Significance for the club and its future development

The two legs of the UEFA Cup final against Girondins Bordeaux should turn out to be no more than a mere formality. Gernot Rohr’s team, which contained the later world cup winners Zidane, Lizarazu and Dugarry was not much more than a bystander in the glorious victory of Bayern. In the first leg in the sold-out Olympiastadion Bayern won with 2:0, goals scored by Thomas Helmer and Mehmet Scholl. Scholl scored again for the 1:0 in the return leg in Bordeaux. Kostadinow made it 2:0, before Dutuel scored for the French. Jürgen Klinsmann put the game away with his 3:1. It was Klinsmann’s 15th goal in the UEFA Cup that season, setting a new record. He was the first player since Rummenigge to score more than 30 goals in a season as a Bayern player.

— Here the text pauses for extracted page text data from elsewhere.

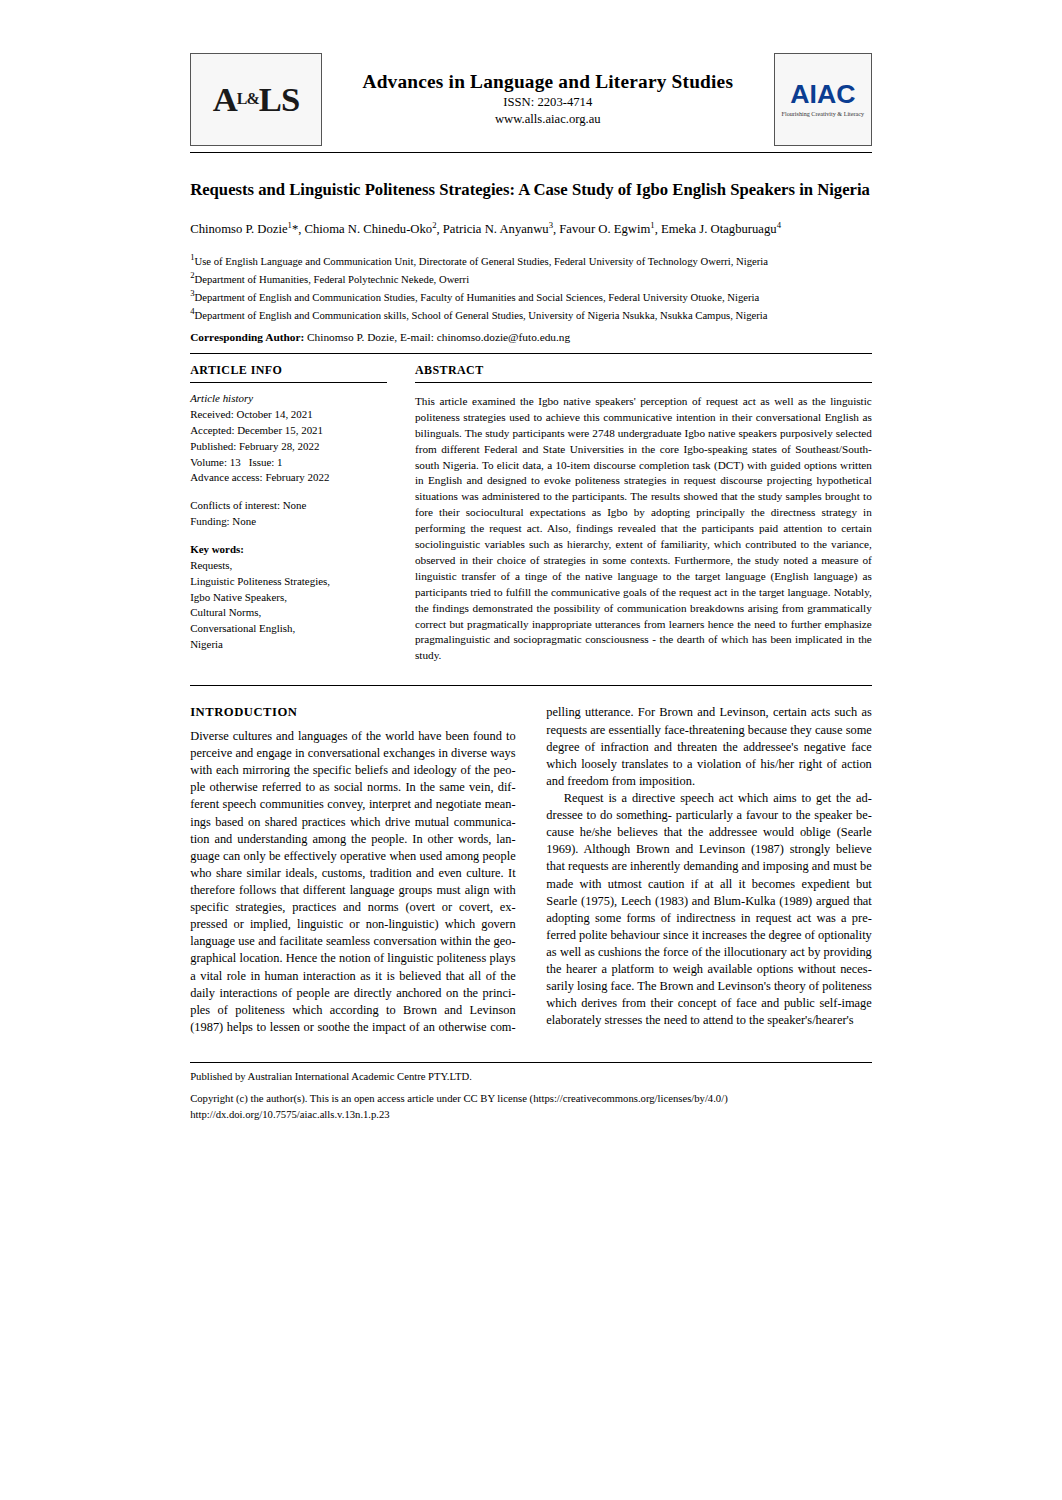AL&LS
Advances in Language and Literary Studies
ISSN: 2203-4714
www.alls.aiac.org.au
AIAC
Flourishing Creativity & Literacy
Requests and Linguistic Politeness Strategies: A Case Study of Igbo English Speakers in Nigeria
Chinomso P. Dozie1*, Chioma N. Chinedu-Oko2, Patricia N. Anyanwu3, Favour O. Egwim1, Emeka J. Otagburuagu4
1Use of English Language and Communication Unit, Directorate of General Studies, Federal University of Technology Owerri, Nigeria
2Department of Humanities, Federal Polytechnic Nekede, Owerri
3Department of English and Communication Studies, Faculty of Humanities and Social Sciences, Federal University Otuoke, Nigeria
4Department of English and Communication skills, School of General Studies, University of Nigeria Nsukka, Nsukka Campus, Nigeria
Corresponding Author: Chinomso P. Dozie, E-mail: chinomso.dozie@futo.edu.ng
ARTICLE INFO
Article history
Received: October 14, 2021
Accepted: December 15, 2021
Published: February 28, 2022
Volume: 13 Issue: 1
Advance access: February 2022
Conflicts of interest: None
Funding: None
Key words:
Requests,
Linguistic Politeness Strategies,
Igbo Native Speakers,
Cultural Norms,
Conversational English,
Nigeria
ABSTRACT
This article examined the Igbo native speakers' perception of request act as well as the linguistic politeness strategies used to achieve this communicative intention in their conversational English as bilinguals. The study participants were 2748 undergraduate Igbo native speakers purposively selected from different Federal and State Universities in the core Igbo-speaking states of Southeast/South-south Nigeria. To elicit data, a 10-item discourse completion task (DCT) with guided options written in English and designed to evoke politeness strategies in request discourse projecting hypothetical situations was administered to the participants. The results showed that the study samples brought to fore their sociocultural expectations as Igbo by adopting principally the directness strategy in performing the request act. Also, findings revealed that the participants paid attention to certain sociolinguistic variables such as hierarchy, extent of familiarity, which contributed to the variance, observed in their choice of strategies in some contexts. Furthermore, the study noted a measure of linguistic transfer of a tinge of the native language to the target language (English language) as participants tried to fulfill the communicative goals of the request act in the target language. Notably, the findings demonstrated the possibility of communication breakdowns arising from grammatically correct but pragmatically inappropriate utterances from learners hence the need to further emphasize pragmalinguistic and sociopragmatic consciousness - the dearth of which has been implicated in the study.
INTRODUCTION
Diverse cultures and languages of the world have been found to perceive and engage in conversational exchanges in diverse ways with each mirroring the specific beliefs and ideology of the people otherwise referred to as social norms. In the same vein, different speech communities convey, interpret and negotiate meanings based on shared practices which drive mutual communication and understanding among the people. In other words, language can only be effectively operative when used among people who share similar ideals, customs, tradition and even culture. It therefore follows that different language groups must align with specific strategies, practices and norms (overt or covert, expressed or implied, linguistic or non-linguistic) which govern language use and facilitate seamless conversation within the geographical location. Hence the notion of linguistic politeness plays a vital role in human interaction as it is believed that all of the daily interactions of people are directly anchored on the principles of politeness which according to Brown and Levinson (1987) helps to lessen or soothe the impact of an otherwise compelling utterance. For Brown and Levinson, certain acts such as requests are essentially face-threatening because they cause some degree of infraction and threaten the addressee's negative face which loosely translates to a violation of his/her right of action and freedom from imposition.
Request is a directive speech act which aims to get the addressee to do something- particularly a favour to the speaker because he/she believes that the addressee would oblige (Searle 1969). Although Brown and Levinson (1987) strongly believe that requests are inherently demanding and imposing and must be made with utmost caution if at all it becomes expedient but Searle (1975), Leech (1983) and Blum-Kulka (1989) argued that adopting some forms of indirectness in request act was a preferred polite behaviour since it increases the degree of optionality as well as cushions the force of the illocutionary act by providing the hearer a platform to weigh available options without necessarily losing face. The Brown and Levinson's theory of politeness which derives from their concept of face and public self-image elaborately stresses the need to attend to the speaker's/hearer's
Published by Australian International Academic Centre PTY.LTD.
Copyright (c) the author(s). This is an open access article under CC BY license (https://creativecommons.org/licenses/by/4.0/)
http://dx.doi.org/10.7575/aiac.alls.v.13n.1.p.23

The triumph completed Bayern’s title collection: FC Bayern were the third club in Europe to win the three major cup competitions, following in the footsteps of Ajax Amsterdam and Juventus Turin. 

At an eminently important time, FC Bayern’s title was a statement that was heard around Europe and meant their ascent to the European elite. The Bosman ruling and the Champions League subsequently accelerated the globalization and commercialization of football, with FC Bayern leading the way.